Your copy of the listing must be exact and must hold no images.

[Source information — start]

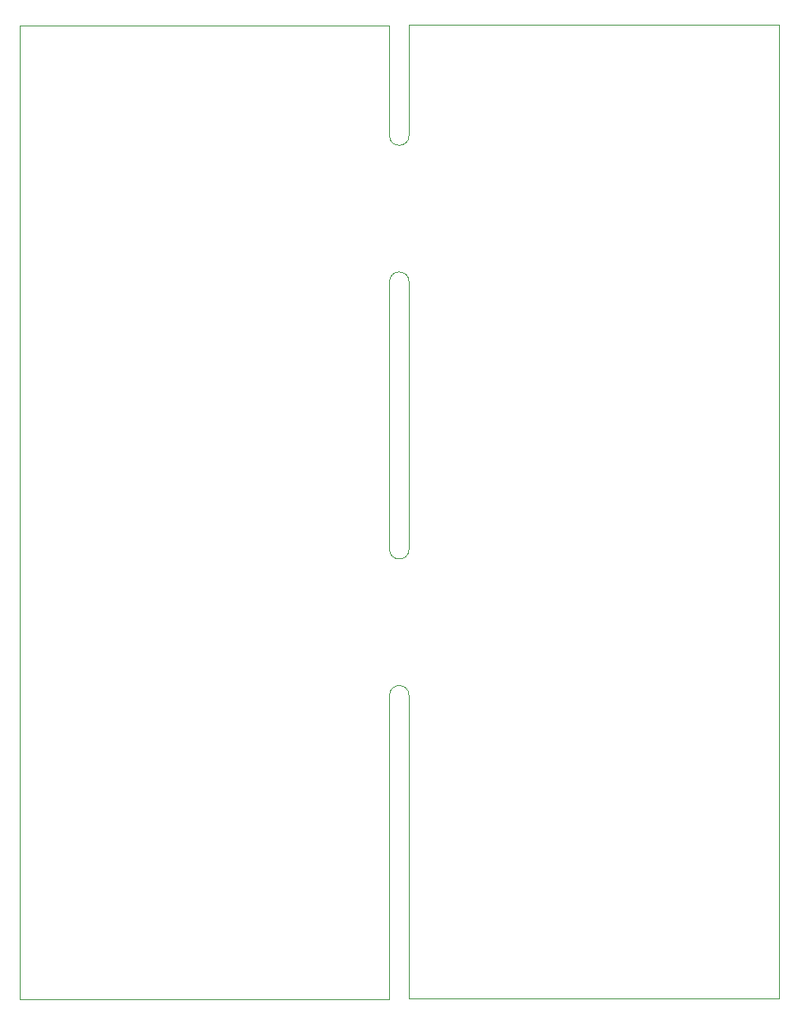
<source format=gbr>
%TF.GenerationSoftware,KiCad,Pcbnew,5.99.0-unknown-fb4343bc8f~130~ubuntu20.04.1*%
%TF.CreationDate,2021-06-28T22:25:34+02:00*%
%TF.ProjectId,MS20-Plus-VCF-v2,4d533230-2d50-46c7-9573-2d5643462d76,rev?*%
%TF.SameCoordinates,Original*%
%TF.FileFunction,Profile,NP*%
%FSLAX46Y46*%
G04 Gerber Fmt 4.6, Leading zero omitted, Abs format (unit mm)*
G04 Created by KiCad (PCBNEW 5.99.0-unknown-fb4343bc8f~130~ubuntu20.04.1) date 2021-06-28 22:25:34*
%MOMM*%
%LPD*%
G01*
G04 APERTURE LIST*
%TA.AperFunction,Profile*%
%ADD10C,0.100000*%
%TD*%
G04 APERTURE END LIST*
D10*
X78500000Y-51850000D02*
X78500000Y-63225000D01*
X76500000Y-63225000D02*
X76500000Y-51900000D01*
X78500000Y-151850000D02*
X78500000Y-120700000D01*
X76500000Y-120700000D02*
X76500000Y-151900000D01*
X76500000Y-78225000D02*
X76500000Y-105700000D01*
X78500000Y-105700000D02*
X78500000Y-78225000D01*
X78500000Y-105700000D02*
G75*
G02*
X76500000Y-105700000I-1000000J0D01*
G01*
X76500000Y-120700000D02*
G75*
G02*
X78500000Y-120700000I1000000J0D01*
G01*
X76500000Y-78225000D02*
G75*
G02*
X78500000Y-78225000I1000000J0D01*
G01*
X78500000Y-63225000D02*
G75*
G02*
X76500000Y-63225000I-1000000J0D01*
G01*
X38500000Y-151900000D02*
X38500000Y-51900000D01*
X76500000Y-151900000D02*
X38500000Y-151900000D01*
X38500000Y-51900000D02*
X76500000Y-51900000D01*
X116500000Y-151850000D02*
X78500000Y-151850000D01*
X116500000Y-51850000D02*
X116500000Y-151850000D01*
X78500000Y-51850000D02*
X116500000Y-51850000D01*
M02*

</source>
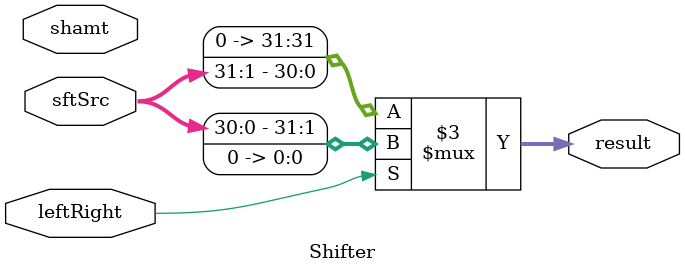
<source format=v>
module Shifter( result, leftRight, shamt, sftSrc  );
    
  output wire[31:0] result;

  input wire leftRight;
  input wire[4:0] shamt;
  input wire[31:0] sftSrc ;
  
  /*your code here*/ 
	assign result = (leftRight)?sftSrc<<1:sftSrc>>1;
endmodule
</source>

[Source information — finish]

### [Exercise answer]
<source format=gbr>
%TF.GenerationSoftware,KiCad,Pcbnew,5.99.0-unknown-fb4343bc8f~130~ubuntu20.04.1*%
%TF.CreationDate,2021-06-28T22:25:34+02:00*%
%TF.ProjectId,MS20-Plus-VCF-v2,4d533230-2d50-46c7-9573-2d5643462d76,rev?*%
%TF.SameCoordinates,Original*%
%TF.FileFunction,Profile,NP*%
%FSLAX46Y46*%
G04 Gerber Fmt 4.6, Leading zero omitted, Abs format (unit mm)*
G04 Created by KiCad (PCBNEW 5.99.0-unknown-fb4343bc8f~130~ubuntu20.04.1) date 2021-06-28 22:25:34*
%MOMM*%
%LPD*%
G01*
G04 APERTURE LIST*
%TA.AperFunction,Profile*%
%ADD10C,0.100000*%
%TD*%
G04 APERTURE END LIST*
D10*
X78500000Y-51850000D02*
X78500000Y-63225000D01*
X76500000Y-63225000D02*
X76500000Y-51900000D01*
X78500000Y-151850000D02*
X78500000Y-120700000D01*
X76500000Y-120700000D02*
X76500000Y-151900000D01*
X76500000Y-78225000D02*
X76500000Y-105700000D01*
X78500000Y-105700000D02*
X78500000Y-78225000D01*
X78500000Y-105700000D02*
G75*
G02*
X76500000Y-105700000I-1000000J0D01*
G01*
X76500000Y-120700000D02*
G75*
G02*
X78500000Y-120700000I1000000J0D01*
G01*
X76500000Y-78225000D02*
G75*
G02*
X78500000Y-78225000I1000000J0D01*
G01*
X78500000Y-63225000D02*
G75*
G02*
X76500000Y-63225000I-1000000J0D01*
G01*
X38500000Y-151900000D02*
X38500000Y-51900000D01*
X76500000Y-151900000D02*
X38500000Y-151900000D01*
X38500000Y-51900000D02*
X76500000Y-51900000D01*
X116500000Y-151850000D02*
X78500000Y-151850000D01*
X116500000Y-51850000D02*
X116500000Y-151850000D01*
X78500000Y-51850000D02*
X116500000Y-51850000D01*
M02*

</source>
<source format=v>
module Shifter( result, leftRight, shamt, sftSrc  );
    
  output wire[31:0] result;

  input wire leftRight;
  input wire[4:0] shamt;
  input wire[31:0] sftSrc ;
  
  /*your code here*/ 
	assign result = (leftRight)?sftSrc<<1:sftSrc>>1;
endmodule
</source>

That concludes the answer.